- **Selected text**:
As we round off this episode, we lean into the life cycle and retention of volunteers. We share a poignant story, a single unpleasant encounter that drastically reshaped our volunteer recruitment process. We then tap into the art of trusting our instincts for volunteer selection and tactfully guiding volunteers onward when the time is right. Tune in and be inspired by the immense power volunteers offer to our communities.
Brian Lawson: 0:00
Youth Ministry Institute original podcast. Welcome to the Making Sense Ministry podcast, a podcast designed to help you lead well ministry, transform your lives and impact generation. I’m Brian Lawson, back again with Kirsten Knox hey, kirsten.
Kirsten Knox: 0:17
Hey everybody, hey Brian.
Brian Lawson: 0:19
And we are excited to celebrate a new season, start a new season and we’ve got some great stuff to share. So I don’t know when our listeners are listening to this. Perhaps they’re listening to it shortly after they release it. But we just ended summer, yes, and I had a really cool experience, Kirsten. I want to share with you the I was had a really long day and I was exhausted, and I think we all know those days and those are the days when you’re out and about and you kind of hope you don’t see anybody. You know, I don’t know if you know these days- I got it yes. Yes. So my family and I, we were eating dinner at a restaurant, but it was like a quick service place so we were thought we could be in and out and no one would see us and we could be good. And we’re sitting there eating and then all of a sudden I see like a shadow hovering over to the right of myself. So I panic a little bit, wondering what a world’s happening. But then I look over and I see I see what is clearly a football player, right, so a high school football player. And then I look behind them and there’s this big group of high school football players that had come from practice it looks like you’re probably doing long summer practices right now and and he said Pastor Brian, and the whole time I’m like I don’t know if I know this person.
Kirsten Knox: 1:35
And I think I should cause.
Brian Lawson: 1:37
He knows who I am and I feel like at this point in time I’m supposed to know him, and so I wasn’t sure who he was. And he goes. Pastor Brian I, I know I hadn’t seen you in a while, but I just wanted to tell you. You were like the first person to tell me about Jesus and you were the one who really got me interested in faith and in Jesus and like here I am terrible day, don’t want to see anybody, and then hit with some incredible, you know gift from him to share that with me. I didn’t know who he was. I knew that I had to know him. I recognize like his mannerisms and he clearly knew me, and so I kept trying to remember who he was. So I’m trying to play it off like we do.
Kirsten Knox: 2:20
Brian Lawson: 2:23
But then I go home later and I looked through my Instagram feed and old pictures and I figure out who it was. So I hadn’t seen him in over four years.
Kirsten Knox: 2:31
Brian Lawson: 2:31
And he was a little six sixth grader, just started seventh grade the last time I had seen him. So this time he’s middle of high school.
Kirsten Knox: 2:37
He’s grown up a lot. He looks different.
Brian Lawson: 2:40
He’s got a lot, yeah, long hair, everything’s very different, and so, but if it’s just a really cool experience, so then of course, I actually sent a message on Instagram with an old photo of him and it was just a cool experience to have him share that with you, with me, and yeah, so I hope our listeners have had that experience. Kirsten, have you ever had something like that happen before to you?

- **Tasks and exercises**:
(1) According to the podcast transcript, how long had it been since Brian Lawson had last seen the high school football player?
(2) Continue the podcast transcript from the point where it stops.

Stored records

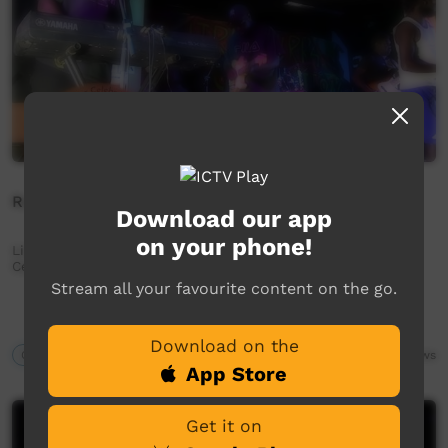
Running Water Band - Watjilpana Nyinangi
Download our app
on your phone!
Live performance from Kiwirrkurra Community in WA.
Celebrating 40 years of community.
Stream all your favourite content on the go.
Download on the
Our Music
04:22
2,291
views
App Store
Get it on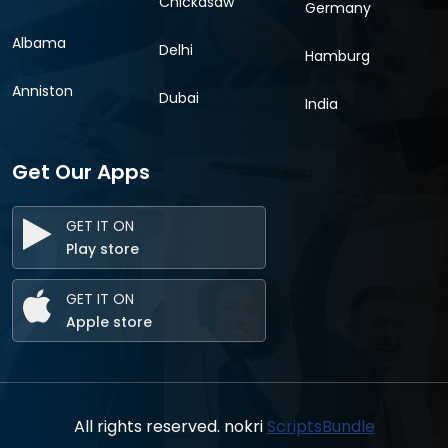
Chickasaw
Germany
Albama
Delhi
Hamburg
Anniston
Dubai
India
Get Our Apps
GET IT ON
Play store
GET IT ON
Apple store
All rights reserved. nokri
ScriptsBundle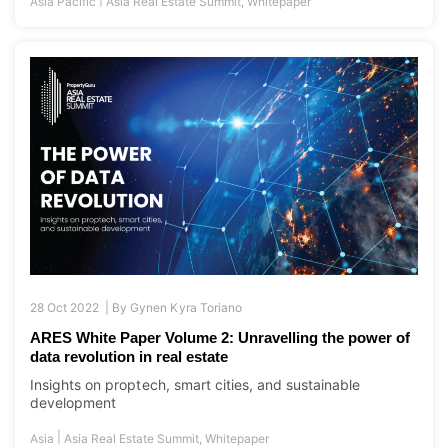
Asia Pacific
Asia Real Estate Summit
,
Whitepaper
28 Oct 2022 |
By
Gynen Kyra Toriano
ARES White Paper Volume 2: Unravelling the power of
data revolution in real estate
Insights on proptech, smart cities, and sustainable
development
|
Asia
Asia Real Estate Summit
,
Whitepaper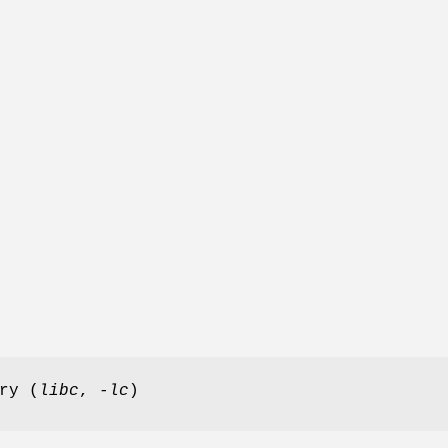
ry (
libc
,
-lc
)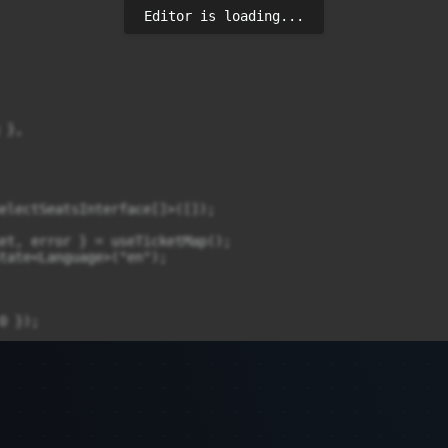
Editor is loading...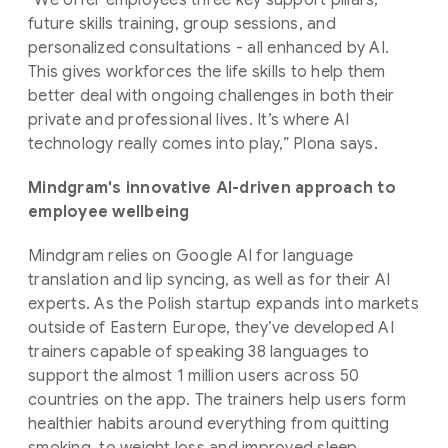
future skills training, group sessions, and
personalized consultations - all enhanced by AI.
This gives workforces the life skills to help them
better deal with ongoing challenges in both their
private and professional lives. It’s where AI
technology really comes into play,” Plona says.
Mindgram's innovative AI-driven approach to
employee wellbeing
Mindgram relies on Google AI for language
translation and lip syncing, as well as for their AI
experts. As the Polish startup expands into markets
outside of Eastern Europe, they’ve developed AI
trainers capable of speaking 38 languages to
support the almost 1 million users across 50
countries on the app. The trainers help users form
healthier habits around everything from quitting
smoking, to weight loss and improved sleep.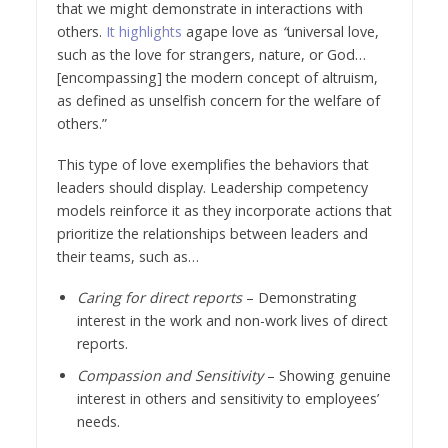
that we might demonstrate in interactions with
others.
It highlights
agape love as
“
universal love,
such as the love for strangers, nature, or God…
[encompassing] the modern concept of altruism,
as defined as unselfish concern for the welfare of
others.”
This type of love exemplifies the behaviors that
leaders should display. Leadership competency
models reinforce it as they incorporate actions that
prioritize the relationships between leaders and
their teams, such as…
Caring for direct reports
– Demonstrating
interest in the work and non-work lives of direct
reports.
Compassion and Sensitivity
– Showing genuine
interest in others and sensitivity to employees’
needs.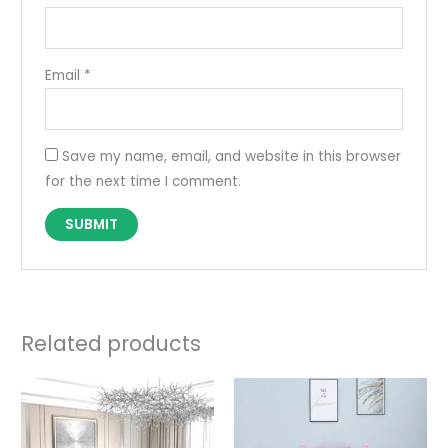
Email
*
Save my name, email, and website in this browser
for the next time I comment.
Related products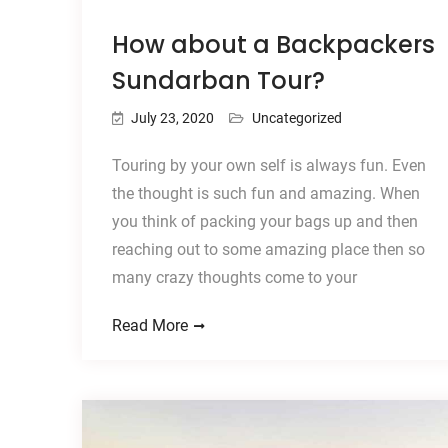
How about a Backpackers
Sundarban Tour?
July 23, 2020
Uncategorized
Touring by your own self is always fun. Even
the thought is such fun and amazing. When
you think of packing your bags up and then
reaching out to some amazing place then so
many crazy thoughts come to your
Read More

- **Results for each task**:
(1) Over four years.

(2)
Kirsten Knox: 3:05
Yes, I have. I was trying to think back of the last time I received. It was during a graduation recently and someone when an old student was graduating and they had sent me a thank you card and had written things in it and I was like man, I had no idea that this had the thing. She mentioned some specific things that made a difference in her life and you’re like I thought they were impactful, but I had no idea at the level in which it was impactful for her. And it was again such a gift and I didn’t expect it. You know you get a thank you card from graduation and you think it’s the standard. Yeah, I thank you blah blah blah for your, and it was definitely a lot deeper than I anticipated. So, definitely in those because I’m like there’s a lot of times we do ministry without getting those thank yous or even just wondering, like, is this really making a difference? So what a gift. When those moments happen, I’m like I’m going to hold on to that because in the discouraging moments I’m going to remember this.
Brian Lawson: 4:06
Well, and when I, when I think about him in sixth and seventh grade, I would have never thought any of it was even registered, but clearly something did and the Holy Spirit moved in him somehow and it meant something. So, yeah, such a great experience. I’m so thankful I had it and it was on the right moment when. I had a day that. I didn’t really want to talk to anybody.
Kirsten Knox: 4:32
And I think it’s so important to remember there’s so much we don’t see that God is always at work. We believe that, we know that, but to remember that there’s so much that we don’t see that God is at work, doing in the lives of students.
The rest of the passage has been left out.